14 thoughts on “About Stimey

  1. My 21 yr. old autistic daughter LOVES your blog!
    She uses my computer when I’m sleepin’ and she ALWAYS has several pages from your blog she checks out. Last night was the first time I noticed her checkin’ out a story with autism in the title, “DCMM: Autistic Children Are Not Brats”. I don’t know if it was just the photo that got her attention, but thank you for your excellent blogging that keeps her occupied and learnin’!

  2. I was diagnosed with Asperger’s in ’94. I was 4 years old. Now I’m 23 since November. I like to read about autistic kids sometimes and am in one of those times now.

  3. Enjoyed meeting you at BlogHer Lunch on Friday! I look forward to reading and learning more about you.

  4. My, this was inspiring. I wanted to comment and let you know that I’m currently writing a play about autism, (I’m a senior in high school), and I’m going around asking moms for stories and words of advice for the play. Although these words are your own and I don’t plan on using them in my play, you’re still helping me to tell my story. I’ve noticed that medical definitions tell you something about autism, they’re merely one-layered and lack the humanity that stories like yours have. So I wanted to thank you for helping me in my creation of the mother character, who is just as important as the child himself.
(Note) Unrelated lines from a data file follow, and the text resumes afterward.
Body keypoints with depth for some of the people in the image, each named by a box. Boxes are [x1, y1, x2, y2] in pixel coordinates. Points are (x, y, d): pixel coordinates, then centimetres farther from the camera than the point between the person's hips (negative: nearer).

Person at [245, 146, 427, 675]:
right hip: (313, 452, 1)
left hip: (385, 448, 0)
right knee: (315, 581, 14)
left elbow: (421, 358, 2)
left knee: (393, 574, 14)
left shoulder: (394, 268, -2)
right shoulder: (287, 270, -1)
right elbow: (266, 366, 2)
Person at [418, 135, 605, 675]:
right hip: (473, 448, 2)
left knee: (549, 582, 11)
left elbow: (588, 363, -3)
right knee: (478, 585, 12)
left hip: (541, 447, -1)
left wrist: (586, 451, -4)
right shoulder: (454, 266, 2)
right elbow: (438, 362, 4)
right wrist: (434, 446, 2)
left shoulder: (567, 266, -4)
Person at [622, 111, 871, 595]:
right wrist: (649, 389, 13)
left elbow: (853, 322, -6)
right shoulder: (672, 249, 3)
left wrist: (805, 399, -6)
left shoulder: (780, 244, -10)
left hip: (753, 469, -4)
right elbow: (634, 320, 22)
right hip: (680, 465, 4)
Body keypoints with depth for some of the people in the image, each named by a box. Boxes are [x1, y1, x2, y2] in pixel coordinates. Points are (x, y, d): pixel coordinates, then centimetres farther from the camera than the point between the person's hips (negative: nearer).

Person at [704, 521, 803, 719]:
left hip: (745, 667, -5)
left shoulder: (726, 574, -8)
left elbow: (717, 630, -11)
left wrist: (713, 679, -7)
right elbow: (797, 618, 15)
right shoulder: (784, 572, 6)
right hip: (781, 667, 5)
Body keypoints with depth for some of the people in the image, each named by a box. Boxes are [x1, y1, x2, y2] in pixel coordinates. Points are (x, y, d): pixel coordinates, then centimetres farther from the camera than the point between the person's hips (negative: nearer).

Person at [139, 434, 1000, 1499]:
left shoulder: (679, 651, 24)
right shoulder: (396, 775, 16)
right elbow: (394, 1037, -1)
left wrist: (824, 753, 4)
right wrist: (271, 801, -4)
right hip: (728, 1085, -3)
If I could ask one thing, would you mind helping in one small aspect of my play? I’m including a scene at the end that uses the names of real mothers that I’ve met through blogs and online, (with their permission of course), and a single word that they’d use to describe either autism itself, (from their own or their child’s perspective), or one word to describe their child. It’s an artsy approach that I wanted to include to illustrate the realness of these situations, regardless of the fact that the rest of the play was a made up story with made up characters, developed to tell a story. I thank you so much for your hope and for your bravery. I’ll remember you as I write my play and need motivation to make someone proud.

  5. Hi Stimey,
    Psychology Today magazine is hosting a free webcast tomorrow, called “Love and Autism,” that you might find especially interesting. An expert panel will discuss the unique challenges faced by the families of children with autism, which fits in perfectly with what you blog about: http://shop.pesi.com/product/10246/
    (Enter the promo code “PSYCHTODAY” for free access and please feel free to forward the link to others)

  6. Thank you for writing this blog. I am a 38 year old male who strongly suspects that he is an Aspie and much of what you wrote on some of your blogs deeply resonated with me. I do not know if I will seek out a diagnosis or not, but I do know that I have been a little “off” for as long as I can remember. It has deeply and profoundly impacted my interactions with other people and I wish that I had known sooner, just as you do, so that maybe I could have learned to manage and cope better. I hope you keep blogging for a very long time. Thanks again, and keep fighting the good fight.

    • Thank *you* for this. I’m glad that you found something you need in my words. I hope you’re doing well. Take much care, friend.

  7. Hello there Stimey, I was referred here from a post on my Aspie parenting blog. It’s always exciting to discover another Spectrum parent like me! Thank you for sharing your stories with others so we feel less alone and gain understanding of the unique experience that is ASD.